Lobster and corn chowder with basil butter ($10.50)
Corn goes luxe in this mainstay dish at Peninsula Grill — it's been on the menu since the restaurant opened in 1997. The corn, grown on Johns Island, is boiled down into a stock — cob and all — then little chunks of Maine lobster, corn, and tender vegetables are stirred in. It's topped with a fresh dollop of basil butter. This incredibly rich, creamy soup isn't remotely chunky, as you might expect a chowder to be. Even so, with a basket of fresh bread it could stand as a gourmet meal by itself. Besides the soup, Chef Robert Carter often features corn in his daily specials. When we visited, they offered a sweet corn flan with pecan- and cornmeal-encrusted fried oysters and a smoked aioli sauce. The flan was cool, refreshing, and smooth with intermittent pops of fresh kernels.
Downtown. 462 King St.
Lamb Lollipops with fried blue corn polenta ($14)
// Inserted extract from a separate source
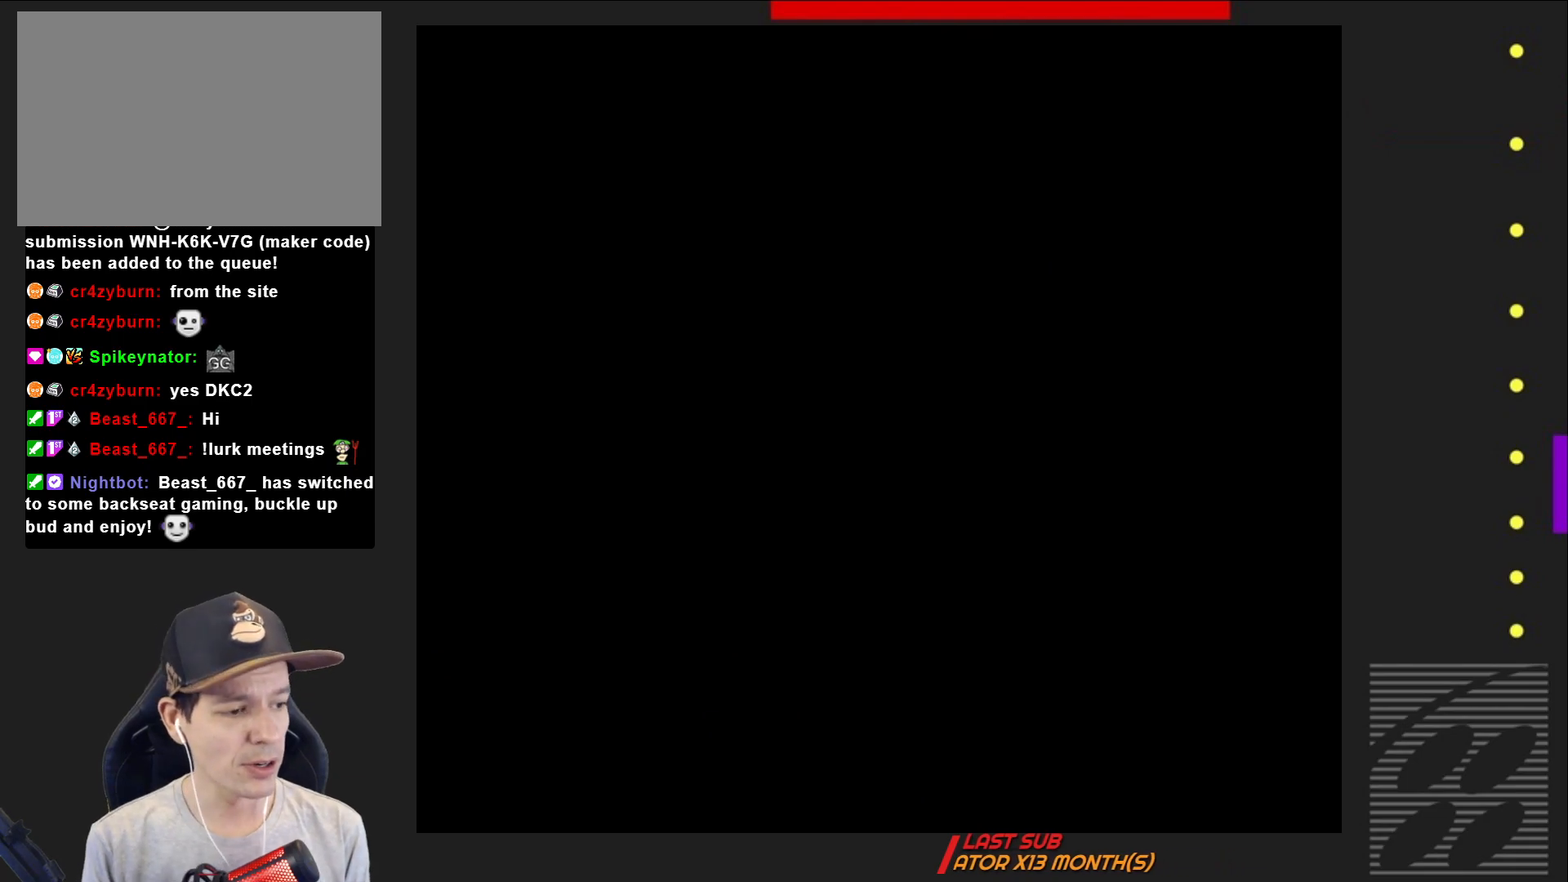
{"buttons": ["SQUARE"], "events": [[150, "SQUARE", "down"]]}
Chai's lamb lollipops really aren't as crazy as they sound, but the dish uses corn in one of the most innovative ways we encountered. The "lollipops" are in fact two small rib bones topped with tender medallions of meat. The bone-end sits in a pool of mint pesto, while the lamb rests on top of two triangular polenta cakes, created with soft blue corn polenta. It's all topped with a vinegary kalamata olive and tomato salad. The cakes are seared in a skillet like cornbread, but not for long — they're hot and crunchy on the outside and smooth and almost bland on the inside. The texture and grits-like flavor is complemented well by the flavorful sauces.
Huck's Lowcountry Table
Isle of Palms. 1130 Ocean Blvd. 2nd Floor
Cinnamon rum brined bone-in pork chop with succotash of sweet corn, bacon, onions, peppers, pimiento cheese brulee ($17)
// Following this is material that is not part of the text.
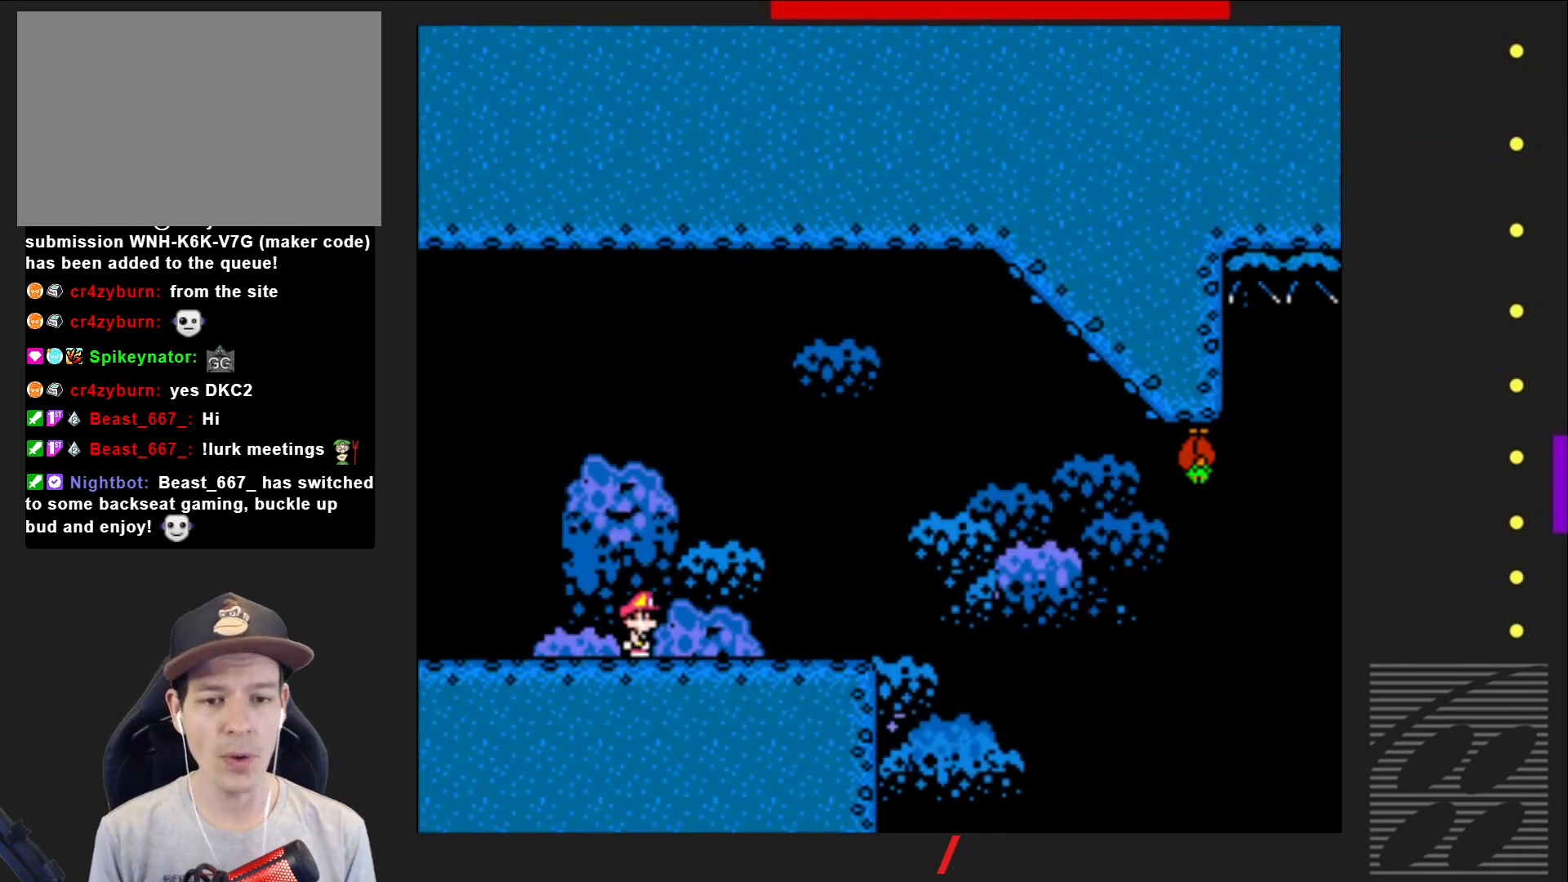
{"buttons": ["CROSS", "SQUARE", "DPAD_RIGHT"], "events": [[467, "CROSS", "down"]]}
The old One Eyed Parrot on IOP has been transformed into a clean and attractive place called Huck's Lowcountry Table. The dining room is low-key and stylish, intimate yet open, with an unbeatable ocean view. They're South Carolina certified, meaning that at least 25 percent of the food they use is grown or produced in-state, and their pork chop with corn succotash is a great example of their dedication to local products. The pork is from Caw Caw Creek Farms, and it's perfectly sweet and tender. It sits atop a generous helping of corn succotash, which uses pinkeye peas instead of the traditional limas. Chef J. J. Kern says he prefers the consistency in size offered by the tender field peas. The local corn is smoked in-house and pairs well with the pork, but still gives that enjoyable crunchy-and-soft juxtaposition of textures. The whole thing is topped with a homemade "pimiento cheese brulee." Kern describes it as "slap your grandma good."